Clamour over Johnson’s ‘lack of grip’ gets louder - GulfToday

Clamour over Johnson’s ‘lack of grip’ gets louder

Andrew Grice

Political columnist for The Independent.

Political columnist for The Independent.


Boris Johnson.

The relationship between politicians and scientists has changed markedly during the coronavirus crisis. At first, ministers insisted they were “following the science”. Then they were “guided” by it. Now they finally admit questions like the two-metre social distancing rule are political decisions as they prepare to overrule their scientific and medical experts.

“Watch this space,” Boris Johnson told Wednesday night’s Downing Street press conference. He is hoping for some cover from his scientific and medical advisers in case a reduction to one metre or 1.5 metres results in a spike in COVID-19 cases. But it is pretty obvious he will change the rule before pubs, restaurants and cafes reopen after 4 July, even if his experts don’t give the green light.

Johnson is under intense pressure from both businesses and Conservative MPs on the issue. Senior Tories are desperate to see the back of the two-metre rule. More worryingly for Johnson, their grumbling about his “lack of grip” is getting louder.

Although the Cabinet’s agreed mantra is “we have a plan and we’re sticking to it”, that convinces no one when the government is being buffeted around by events. It didn’t “stick to the plan” on reopening schools, and looked hopelessly out of touch on free school meals before being forced into a humiliating retreat by Manchester United footballer Marcus Rashford (one sentence I never expected to write).

Tory MPs also complained that Johnson gave too much influence to his scientists and medics; they have had enough of experts again. They urged him to call in economists so he could weigh up the cost of the lockdown. He is now doing that in his review of the two-metre rule.

One Conservative MP even groaned that Johnson “looked like a hostage” at the daily press conference when flanked by Chris Whitty, the chief medical officer, and Patrick Vallance, the chief scientific adviser. At the start of the crisis, the pair were popular and trusted figures who reassured an anxious public. But No 10’s command and control instincts kicked in when advisers refused to parrot the government line, as The Independent revealed. Appearances by non-politicians at the press conference have more than halved since the start of this month.

However, the role of the scientists themselves will be called into question in a book The COVID-19 Catastrophe: What’s Gone Wrong and How to Stop it Happening Again published by Richard Horton, editor-in-chief of The Lancet. Horton doesn’t pull his punches. He accuses western nations including the UK of “state negligence” and “gross incompetence” which cost tens of thousands of lives, saying: “It was within the power of governments to have prevented this human crisis.”

His catalogue of “missed opportunities and appalling misjudgements” includes the UK advisers missing crucial signs from China in January that this was not a flu pandemic. Advisers and politicians sought to speak with one voice, he argues, and scientists didn’t speak out when things went wrong on personal protective equipment and testing. He attacks the “silent, human destruction” of care home residents.

Some experts will argue that they enjoyed more influence by sticking close to ministers inside the tent. But Horton accuses the Scientific Advisory Group on Emergencies (Sage) of “pervasive secrecy and deference to ministers”, claiming it “suffered from a disabling ‘group think’.”

He also criticises the “silence” of the wider medical establishment, suggesting that some figures might have read the China signals but “didn’t want to criticise the government publicly for fear of losing their seat of influence at the government table”. In the UK and other western nations, this amounted to a “a stain on the leadership of a profession whose frontline workers had given so much”.

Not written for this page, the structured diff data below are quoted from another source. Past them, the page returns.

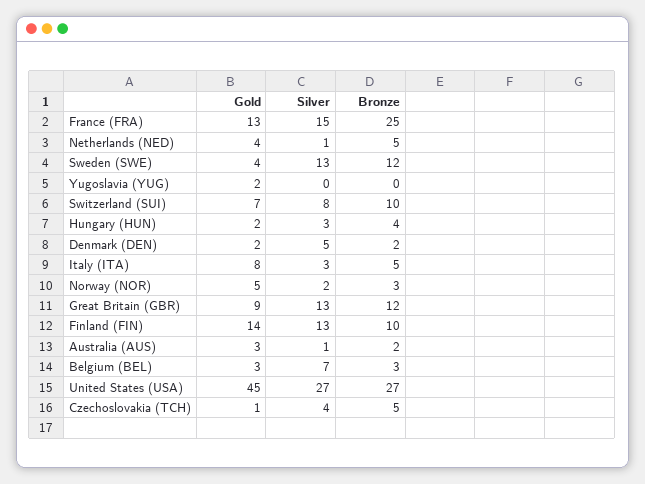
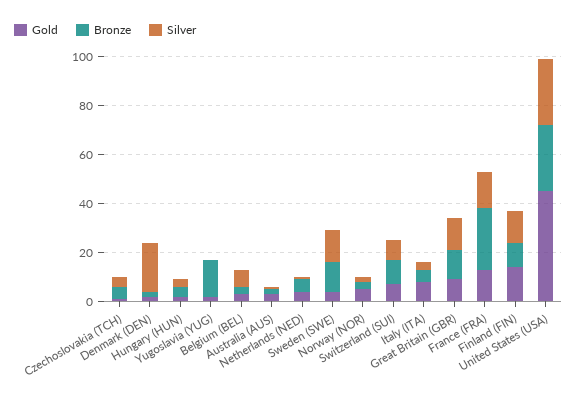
  {
    "Gold": {
      "France (FRA)": 13,
      "Netherlands (NED)": 4,
      "Sweden (SWE)": 4,
      "Yugoslavia (YUG)": 2,
      "Switzerland (SUI)": 7,
      "Hungary (HUN)": 2,
      "Denmark (DEN)": 2,
      "Italy (ITA)": 8,
      "Norway (NOR)": 5,
      "Great Britain (GBR)": 9,
      "Finland (FIN)": 14,
      "Australia (AUS)": 3,
      "Belgium (BEL)": 3,
      "United States (USA)": 45,
      "Czechoslovakia (TCH)": 1
    },
    "Silver": {
      "France (FRA)": 15,
      "Netherlands (NED)": 1,
      "Sweden (SWE)": 13,
      "Yugoslavia (YUG)": 0,
      "Switzerland (SUI)": 8,
      "Hungary (HUN)": 3,
-     "Denmark (DEN)": 5,
+     "Denmark (DEN)": 20,
      "Italy (ITA)": 3,
      "Norway (NOR)": 2,
      "Great Britain (GBR)": 13,
      "Finland (FIN)": 13,
      "Australia (AUS)": 1,
      "Belgium (BEL)": 7,
      "United States (USA)": 27,
      "Czechoslovakia (TCH)": 4
    },
    "Bronze": {
      "France (FRA)": 25,
      "Netherlands (NED)": 5,
      "Sweden (SWE)": 12,
-     "Yugoslavia (YUG)": 0,
+     "Yugoslavia (YUG)": 15,
      "Switzerland (SUI)": 10,
      "Hungary (HUN)": 4,
      "Denmark (DEN)": 2,
      "Italy (ITA)": 5,
      "Norway (NOR)": 3,
      "Great Britain (GBR)": 12,
      "Finland (FIN)": 10,
      "Australia (AUS)": 2,
      "Belgium (BEL)": 3,
      "United States (USA)": 27,
      "Czechoslovakia (TCH)": 5
    }
  }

Horton thinks the politicians are also culpable, describing the government as “slow, complacent and flat-footed” and glaringly unprepared amid arrogance and a “culture of complacent exceptionalism”. He accuses Johnson of misleading the country by saying it was “well prepared” for the pandemic and claiming “apparent success” in protecting the NHS, which “certainly did not cope” because so much non-coronavirus work was postponed.

When the public inquiry comes, Horton’s verdict should be part of the reckoning. His searing criticism should persuade Johnson to admit some mistakes now, and show that the government has learnt lessons.

Johnson might even get some credit from voters for coming clean now. It is not a crime in such an unprecedented crisis to concede the obvious: that the government would have done things differently if it had known then what it knows now.

Playing for time is a tempting device for politicians. But it is not always the right response.